Sistem e-proc telah menyediakan sebuah aplikasi khusus yang akan menggabungkan
seluruh file yang akan dikirim sekaligus melakukan enskripsi data agar aman dari
kejahilan dunia maya. Aplikasi ini dibuat oleh Lembaga Sandi Negara dan dapat
diunduh pada akun masing-masing penyedia. Setelah dikompres dan dienskripsi, maka
seluruh dokumen yang sudah disiapkan (dokumen administrasi, teknis dan harga untuk
sistem satu sampul; dan dokumen administrasi dan teknis untuk dua sampul) akan
menjadi 1 (satu) file saja. Inilah yang disebut dengan sistem satu file, dan ini yang
dikirim ke panitia untuk dilakukan evaluasi.
7. Pembukaan Dokumen
Dalam sistem konvensional, tahap ini menjadi momok yang kedua setelah Aanwijzing.

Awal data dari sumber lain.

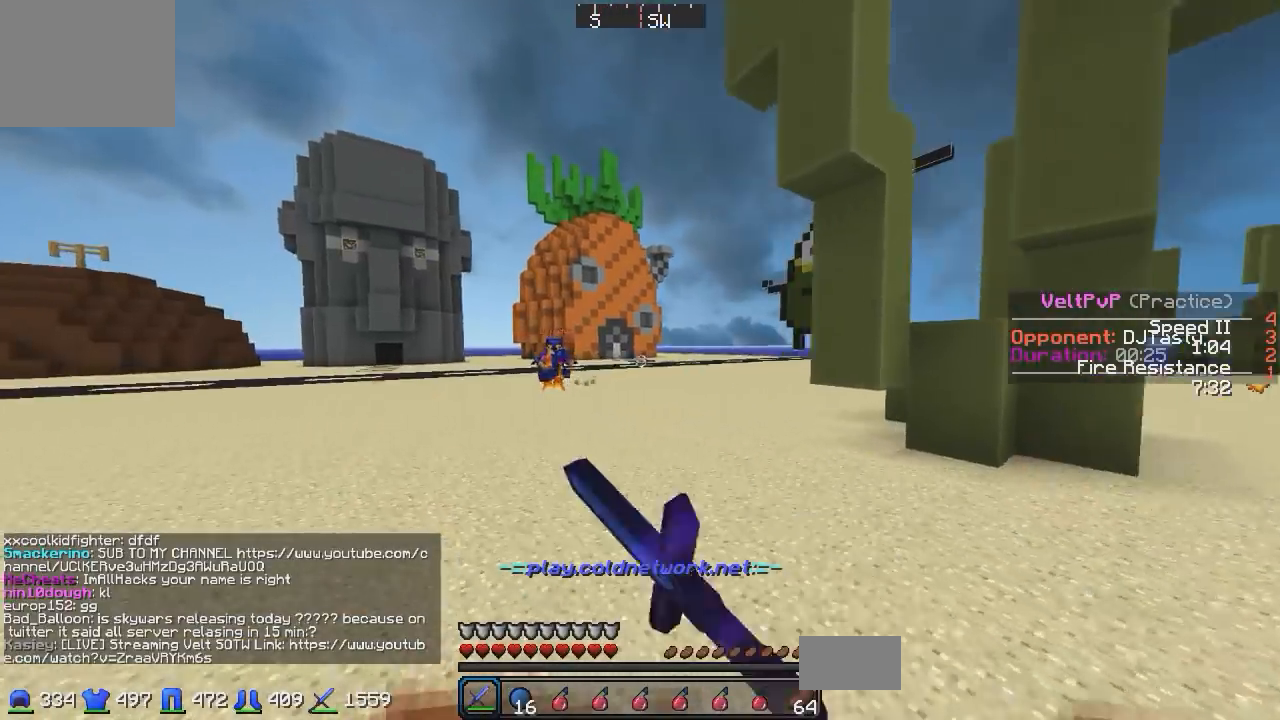
{"keys": ["d", "w"], "events": [[350, "a", "up"], [350, "d", "down"]]}
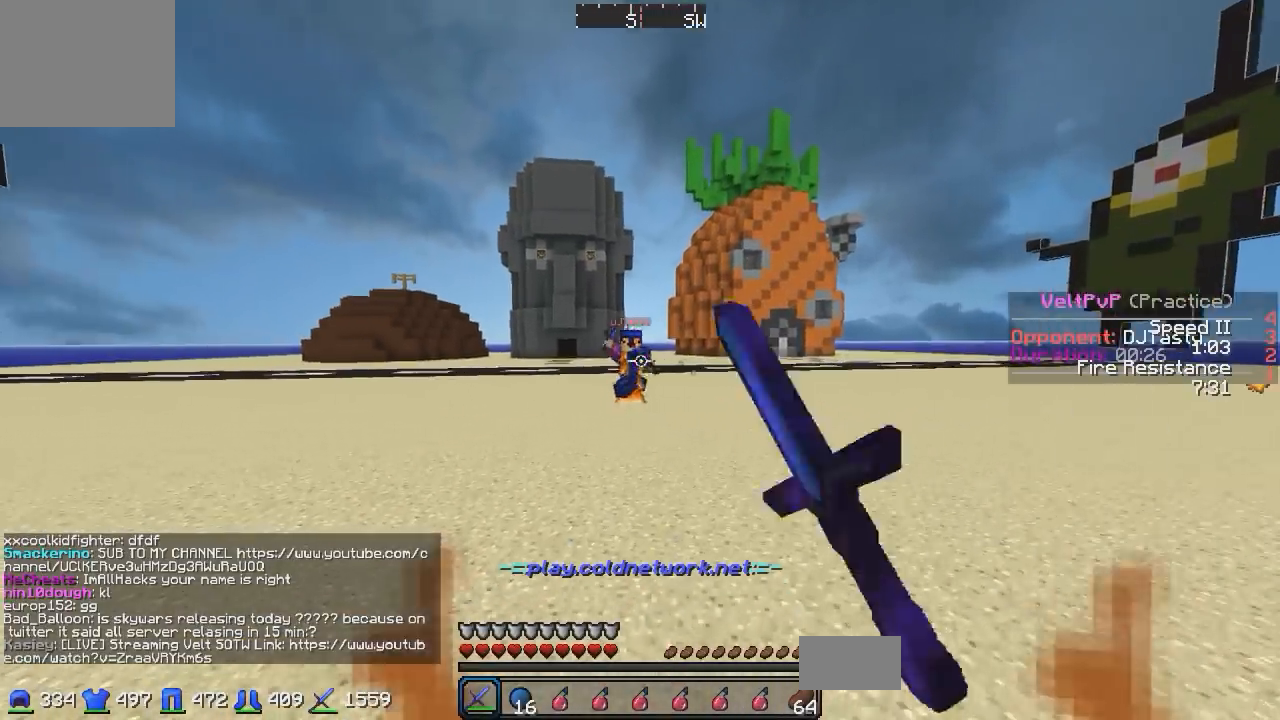
{"keys": ["d", "w"], "events": []}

Hal ini karena kembali seluruh penyedia barang/jasa berkumpul disatu tempat untuk
menyaksikan pembukaan dokumen pengadaan masing-masing. Setelah dibuka,
kemudian kelengkapan seluruh dokumen dicek satu persatu didepan seluruh panitia
dan peserta. Disini sering terlihat sesama peserta akan saling menjatuhkan dan sikut-
sikutan. Perbedaan yang tidak signifikan dan tidak substansial sering dipaksakan untuk
menjadi alasan ketidaklengkapan dokumen peserta lainnya.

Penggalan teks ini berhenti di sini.